▶

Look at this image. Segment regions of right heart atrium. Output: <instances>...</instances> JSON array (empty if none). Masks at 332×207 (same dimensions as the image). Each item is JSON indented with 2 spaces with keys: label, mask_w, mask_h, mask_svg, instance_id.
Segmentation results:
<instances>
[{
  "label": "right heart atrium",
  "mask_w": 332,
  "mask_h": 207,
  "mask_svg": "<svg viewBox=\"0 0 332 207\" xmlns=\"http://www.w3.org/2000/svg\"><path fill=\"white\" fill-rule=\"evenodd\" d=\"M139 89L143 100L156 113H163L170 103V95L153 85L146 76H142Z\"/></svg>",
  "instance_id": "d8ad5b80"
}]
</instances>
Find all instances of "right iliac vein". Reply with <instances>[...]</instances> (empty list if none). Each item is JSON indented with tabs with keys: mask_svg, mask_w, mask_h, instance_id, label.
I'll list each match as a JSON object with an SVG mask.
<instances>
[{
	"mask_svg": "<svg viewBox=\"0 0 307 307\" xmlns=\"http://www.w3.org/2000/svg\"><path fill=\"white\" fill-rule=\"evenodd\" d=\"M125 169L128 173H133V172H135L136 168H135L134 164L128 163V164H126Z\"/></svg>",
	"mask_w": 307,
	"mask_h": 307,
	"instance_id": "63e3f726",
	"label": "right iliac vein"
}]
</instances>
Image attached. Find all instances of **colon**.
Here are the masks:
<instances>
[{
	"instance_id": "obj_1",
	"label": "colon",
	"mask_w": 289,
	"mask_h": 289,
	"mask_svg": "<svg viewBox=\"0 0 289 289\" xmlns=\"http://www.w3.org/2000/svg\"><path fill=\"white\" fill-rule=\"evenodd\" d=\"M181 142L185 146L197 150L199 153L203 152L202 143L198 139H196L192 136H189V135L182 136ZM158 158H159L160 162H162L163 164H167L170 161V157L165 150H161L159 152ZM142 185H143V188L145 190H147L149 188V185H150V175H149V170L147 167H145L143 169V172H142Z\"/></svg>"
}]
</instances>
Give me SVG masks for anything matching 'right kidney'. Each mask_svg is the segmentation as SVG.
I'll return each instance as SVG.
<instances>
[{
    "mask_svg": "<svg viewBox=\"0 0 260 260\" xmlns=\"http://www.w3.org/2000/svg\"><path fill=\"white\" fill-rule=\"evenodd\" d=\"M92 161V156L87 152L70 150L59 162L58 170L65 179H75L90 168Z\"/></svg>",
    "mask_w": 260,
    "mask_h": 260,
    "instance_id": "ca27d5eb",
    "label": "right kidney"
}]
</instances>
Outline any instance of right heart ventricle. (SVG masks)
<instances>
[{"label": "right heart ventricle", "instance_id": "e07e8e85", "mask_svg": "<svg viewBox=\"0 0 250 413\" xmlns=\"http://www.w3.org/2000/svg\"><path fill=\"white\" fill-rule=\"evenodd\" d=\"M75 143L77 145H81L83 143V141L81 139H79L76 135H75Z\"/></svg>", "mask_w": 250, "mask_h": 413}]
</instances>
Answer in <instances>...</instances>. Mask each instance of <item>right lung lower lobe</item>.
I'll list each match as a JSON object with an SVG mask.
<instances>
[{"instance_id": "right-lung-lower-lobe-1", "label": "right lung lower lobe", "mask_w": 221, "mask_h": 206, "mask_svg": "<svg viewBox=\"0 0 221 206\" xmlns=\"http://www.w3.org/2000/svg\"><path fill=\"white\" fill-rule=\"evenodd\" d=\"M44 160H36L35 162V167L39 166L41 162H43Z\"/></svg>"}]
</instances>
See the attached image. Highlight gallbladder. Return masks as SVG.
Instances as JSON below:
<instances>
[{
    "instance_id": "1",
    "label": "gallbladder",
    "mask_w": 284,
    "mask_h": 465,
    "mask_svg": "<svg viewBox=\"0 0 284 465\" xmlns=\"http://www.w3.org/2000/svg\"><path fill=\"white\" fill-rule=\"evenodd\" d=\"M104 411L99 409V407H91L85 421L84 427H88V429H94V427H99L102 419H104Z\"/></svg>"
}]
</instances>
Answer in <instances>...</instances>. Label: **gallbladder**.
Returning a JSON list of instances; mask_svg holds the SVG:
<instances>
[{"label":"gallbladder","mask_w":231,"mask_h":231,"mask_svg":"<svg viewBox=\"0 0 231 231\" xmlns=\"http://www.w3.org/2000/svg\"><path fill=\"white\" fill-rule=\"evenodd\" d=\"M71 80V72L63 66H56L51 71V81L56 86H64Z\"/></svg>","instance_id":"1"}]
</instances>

◀

| Task description |
Can you transcribe, word for word, every line of the data from the one containing "Outline any instance" through the final line, with both ends included?

| Result |
Outline any instance of right heart ventricle. (SVG masks)
<instances>
[{"label": "right heart ventricle", "instance_id": "e07e8e85", "mask_svg": "<svg viewBox=\"0 0 250 413\" xmlns=\"http://www.w3.org/2000/svg\"><path fill=\"white\" fill-rule=\"evenodd\" d=\"M75 143L77 145H81L83 143V141L81 139H79L76 135H75Z\"/></svg>", "mask_w": 250, "mask_h": 413}]
</instances>
Answer in <instances>...</instances>. Mask each instance of <item>right lung lower lobe</item>.
I'll list each match as a JSON object with an SVG mask.
<instances>
[{"instance_id": "right-lung-lower-lobe-1", "label": "right lung lower lobe", "mask_w": 221, "mask_h": 206, "mask_svg": "<svg viewBox=\"0 0 221 206\" xmlns=\"http://www.w3.org/2000/svg\"><path fill=\"white\" fill-rule=\"evenodd\" d=\"M44 160H36L35 162V167L39 166L41 162H43Z\"/></svg>"}]
</instances>
See the attached image. Highlight gallbladder. Return masks as SVG.
Instances as JSON below:
<instances>
[{
    "instance_id": "1",
    "label": "gallbladder",
    "mask_w": 284,
    "mask_h": 465,
    "mask_svg": "<svg viewBox=\"0 0 284 465\" xmlns=\"http://www.w3.org/2000/svg\"><path fill=\"white\" fill-rule=\"evenodd\" d=\"M104 411L99 409V407H91L85 421L84 427H88V429H94V427H99L102 419H104Z\"/></svg>"
}]
</instances>
Answer in <instances>...</instances>. Label: **gallbladder**.
Returning a JSON list of instances; mask_svg holds the SVG:
<instances>
[{"label":"gallbladder","mask_w":231,"mask_h":231,"mask_svg":"<svg viewBox=\"0 0 231 231\" xmlns=\"http://www.w3.org/2000/svg\"><path fill=\"white\" fill-rule=\"evenodd\" d=\"M71 80V72L63 66H56L51 71V81L56 86H64Z\"/></svg>","instance_id":"1"}]
</instances>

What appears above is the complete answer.